Les perturbations politiques, si complètes qu’elles soient, ne changent pas en un jour l’esprit d’une nation ni l’état de ses mœurs. Au-dessous des formes variables de gouvernement, il subsiste un élément immobile, comparable à ces couches profondes que ne troublent pas les agitations de la surface. Au régime disparu survit la société civile qui le portait et lui servait de substratum ; il ne dépend pas du régime nouveau de la transformer à son tour d’un coup de baguette. C’est une œuvre qui réclame avant tout le secours du temps.
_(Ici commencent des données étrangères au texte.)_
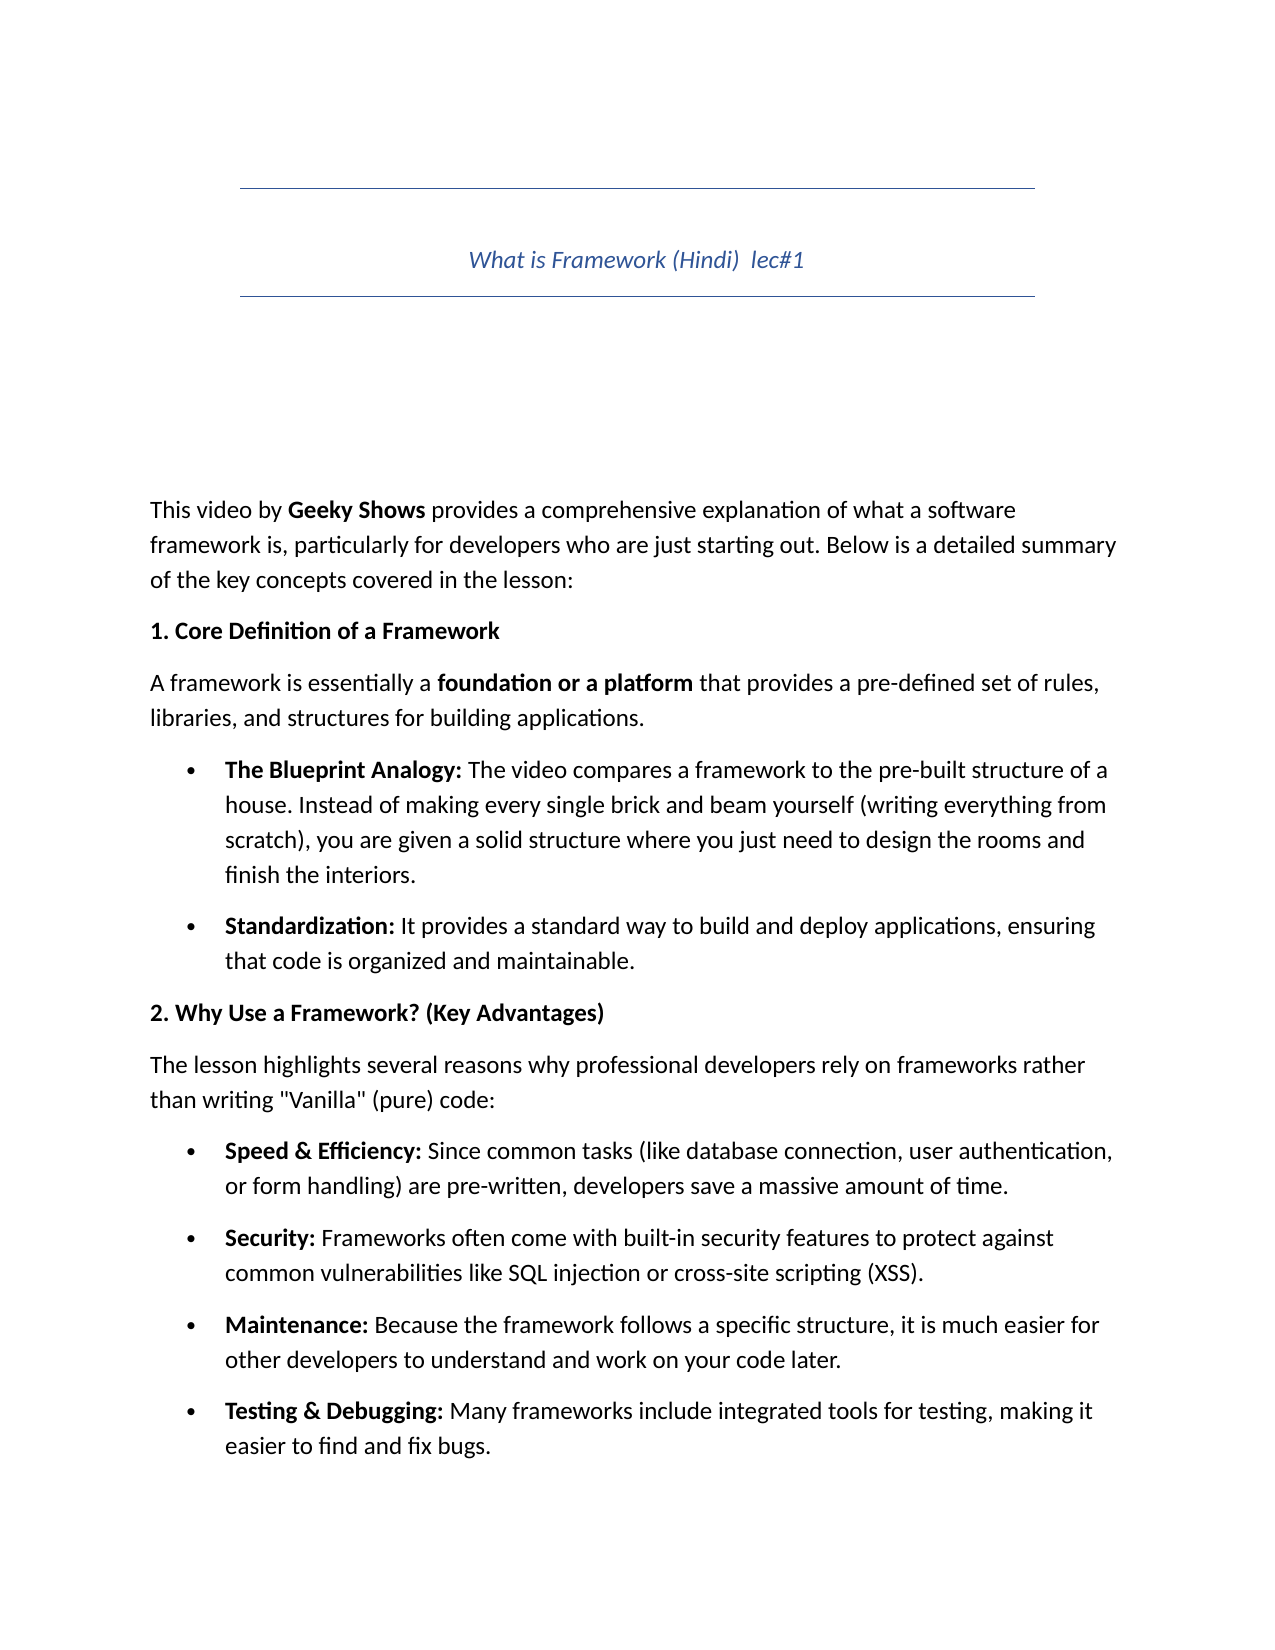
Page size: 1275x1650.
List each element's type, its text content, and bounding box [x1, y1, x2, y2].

text 1. Core Definition of a Framework [150, 615, 1125, 646]
text 2. Why Use a Framework? (Key Advantages) [150, 997, 1125, 1028]
list The Blueprint Analogy: The video compares a framework to the pre-built structure of a house. Instead of making every single brick and beam yourself (writing everything from scratch), you are given a solid structure where you just need to design the rooms and finish the interiors. [187, 754, 1125, 889]
list Security: Frameworks often come with built-in security features to protect against common vulnerabilities like SQL injection or cross-site scripting (XSS). [187, 1222, 1125, 1288]
text A framework is essentially a foundation or a platform that provides a pre-defined set of rules, libraries, and structures for building applications. [150, 667, 1125, 733]
list Testing & Debugging: Many frameworks include integrated tools for testing, making it easier to find and fix bugs. [187, 1395, 1125, 1461]
text What is Framework (Hindi) lec#1 [240, 189, 1035, 296]
list Standardization: It provides a standard way to build and deploy applications, ensuring that code is organized and maintainable. [187, 910, 1125, 976]
text The lesson highlights several reasons why professional developers rely on frameworks rather than writing "Vanilla" (pure) code: [150, 1049, 1125, 1114]
text This video by Geeky Shows provides a comprehensive explanation of what a software framework is, particularly for developers who are just starting out. Below is a detailed summary of the key concepts covered in the lesson: [150, 494, 1125, 594]
list Maintenance: Because the framework follows a specific structure, it is much easier for other developers to understand and work on your code later. [187, 1309, 1125, 1374]
list Speed & Efficiency: Since common tasks (like database connection, user authentication, or form handling) are pre-written, developers save a massive amount of time. [187, 1135, 1125, 1201]
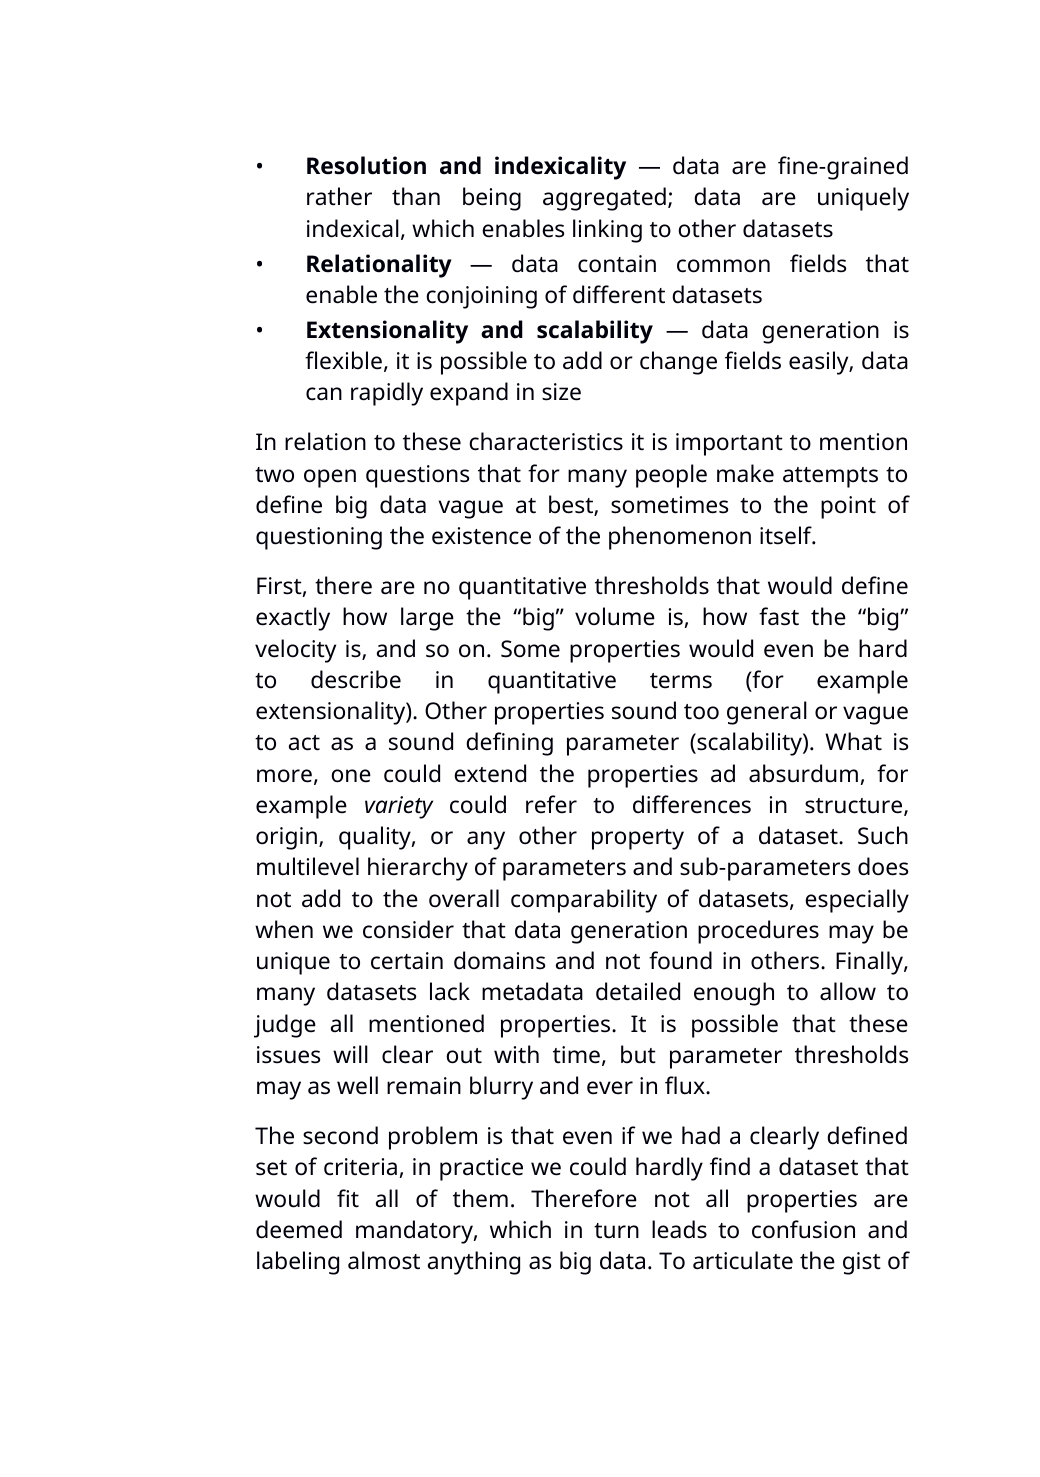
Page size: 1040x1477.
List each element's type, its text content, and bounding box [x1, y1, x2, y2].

La constitution de la famille, de la propriété, de la corporation, de la commune, reste sensiblement la même, et c’est poursuivre une entreprise chimérique que de vouloir la renouveler sans tenir compte des coutumes établies, des sentimens régnans, des préjugés séculaires. Le législateur ne doit jamais toucher que d’une main timide à ces lois civiles où une nation dépose ses aspirations et ses croyances. En cette matière, toute réforme est fatale qui n’est point accompagnée d’un changement parallèle dans la direction des esprits.